Until the lockdown, violinist Michi Wiancko enjoyed a busy career in the New York new music scene. Like many arists have done in the last few months, she’s releasing a solo album, Planetary Candidate – streaming at Bandcamp – an eclectic collection of both organic and electroacoustic works by several of her favorite contemporary composers, along with one of her own. The sounds here are adventurous and often psychedelic, but not harsh or assaultive.

The album’s title track, by the artist herself, is a deceptively catchy, increasingly dense jungle of insistent, minimalist pizzicato chords bookending a still, sustained interlude. Wiancko’s vocals are multitracked as well. The theme is breathing, which could be a loaded metaphor: hard to do that with a muzzle over your face!

Wiancko’s similarly insistent eight-note phrases dirift further and further into dissonace as Christopher Adler’s Jolie Sphinx moves along, a trope that repeats in more pensive, subtly baroque-influenced cadences a little later on in Mark Dancigers‘ Skyline. Paula Matthusen’s Songs of Fuel and Insomnia has dissociatively drifting overlays, trippy electronic textures that extend into stygian depths, and some unexpectedly shreddy metal.
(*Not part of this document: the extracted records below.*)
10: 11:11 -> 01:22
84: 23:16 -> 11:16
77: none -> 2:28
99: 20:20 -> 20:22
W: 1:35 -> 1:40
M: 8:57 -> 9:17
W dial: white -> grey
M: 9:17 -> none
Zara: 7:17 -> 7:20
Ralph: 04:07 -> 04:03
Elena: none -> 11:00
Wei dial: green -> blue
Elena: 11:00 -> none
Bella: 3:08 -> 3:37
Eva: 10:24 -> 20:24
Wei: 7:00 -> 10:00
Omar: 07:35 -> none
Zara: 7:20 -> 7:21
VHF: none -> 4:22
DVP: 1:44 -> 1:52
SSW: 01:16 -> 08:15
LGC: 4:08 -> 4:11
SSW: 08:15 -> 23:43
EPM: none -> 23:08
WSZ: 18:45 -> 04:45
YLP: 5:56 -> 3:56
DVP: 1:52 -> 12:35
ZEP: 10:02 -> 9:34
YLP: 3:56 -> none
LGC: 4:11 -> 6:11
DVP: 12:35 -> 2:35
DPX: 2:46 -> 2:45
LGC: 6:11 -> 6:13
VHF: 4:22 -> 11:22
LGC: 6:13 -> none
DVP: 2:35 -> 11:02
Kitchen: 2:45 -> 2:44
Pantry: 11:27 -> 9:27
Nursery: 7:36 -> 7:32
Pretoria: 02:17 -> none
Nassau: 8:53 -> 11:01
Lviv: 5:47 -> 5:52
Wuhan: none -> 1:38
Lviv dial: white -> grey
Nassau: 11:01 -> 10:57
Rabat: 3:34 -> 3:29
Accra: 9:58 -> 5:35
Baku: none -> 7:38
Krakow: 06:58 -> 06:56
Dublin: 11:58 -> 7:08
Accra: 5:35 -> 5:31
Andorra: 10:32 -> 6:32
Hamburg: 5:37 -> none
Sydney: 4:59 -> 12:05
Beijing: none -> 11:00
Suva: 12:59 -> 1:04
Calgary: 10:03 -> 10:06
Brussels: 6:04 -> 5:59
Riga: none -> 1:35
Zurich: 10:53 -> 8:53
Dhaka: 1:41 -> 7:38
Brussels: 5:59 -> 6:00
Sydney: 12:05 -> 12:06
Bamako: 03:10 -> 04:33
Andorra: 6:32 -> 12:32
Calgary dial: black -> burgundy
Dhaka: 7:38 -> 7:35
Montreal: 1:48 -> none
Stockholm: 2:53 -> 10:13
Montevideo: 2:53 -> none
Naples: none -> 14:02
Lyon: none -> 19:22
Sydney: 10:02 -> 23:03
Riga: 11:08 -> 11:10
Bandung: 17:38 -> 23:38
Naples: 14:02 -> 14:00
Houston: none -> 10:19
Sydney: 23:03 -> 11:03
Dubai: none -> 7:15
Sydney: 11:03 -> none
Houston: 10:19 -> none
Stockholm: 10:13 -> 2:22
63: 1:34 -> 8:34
Wiancko shifts from briskly leaping arpeggios to hazy, steady close harmonies and then halfway back in Jessie Montgomery’s Rhapsody No. 2. Bizarrely processed echo effects pervade William Brittelle‘s alternately ambient and acerbic So Long Art Decade – a reference to the Bowie song?

A waterside tableau complete with found sounds, Matthusen’s Lullaby for Dead Horse Bay manages to be both the album’s most atmospheric and captivating piece. Wiancko winds up the record with a second Brittelle composition, Disintegration, a swooping, imaginatively overdubbed, increasingly kinetic series of echoey exchanges with coy, distant echoes of 80s new wave music.